As the set continued, Blackburn became more apparent, accompanying his wife on each of the remaining songs they performed. Blackburn’s instrumental craft truly allowed one song to bleed through to the next.

While Blackburn’s talents were an additional complement to his wife’s impressive range, his abilities had a tendency to drown out Adler’s vocals on their version of Miller’s hit, “The Dawntreader.”

Following a few guitar changes, the cover duo played a song that was originally written and performed by Mitchell but is most commonly known as the hit made famous by Crosby Stills and Nash, “Woodstock.”

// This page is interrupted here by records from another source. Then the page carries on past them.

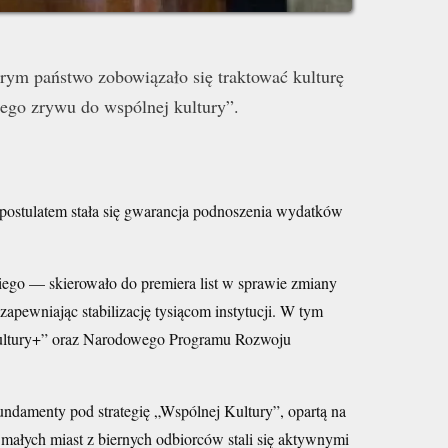
rym państwo zobowiązało się traktować kulturę
ego zrywu do wspólnej kultury”.
postulatem stała się gwarancja podnoszenia wydatków
go — skierowało do premiera list w sprawie zmiany
zapewniając stabilizację tysiącom instytucji. W tym
Kultury+” oraz Narodowego Programu Rozwoju
ndamenty pod strategię „Wspólnej Kultury”, opartą na
małych miast z biernych odbiorców stali się aktywnymi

Prior to their rendition of “Woodstock,” Adler made note of how as a cover duo, they often attempt to stick to the original arrangements composed by Mitchell. However, with this song, the husband and wife team cleverly added a mid song instrumental, which completely changed the pace of the song and showcased the talents of the two performers.

“I have big shoes to fill” acknowledged Adler before continuing on with Mitchell’s song, “A Case Of You.”

Out of each performance, this particular song could have been released as an acoustic single for the duo and quite possibly fared quite well on folk rock stations. Not to mention, Adler reached the song’s falsetto effortlessly.

It might be hard to expect much from a cover band, but Adler and Blackburn brought everything to the table. The hour performance was dusted with commentary, which complemented both Mitchell’s career milestones and the duo’s own life experiences and helped break up a variety of the material.

For one hour, Adler and Blackburn presented Mitchell’s material so well, it could have been their own. Together, they created music magic and in the best of ways, left the audience wanting more.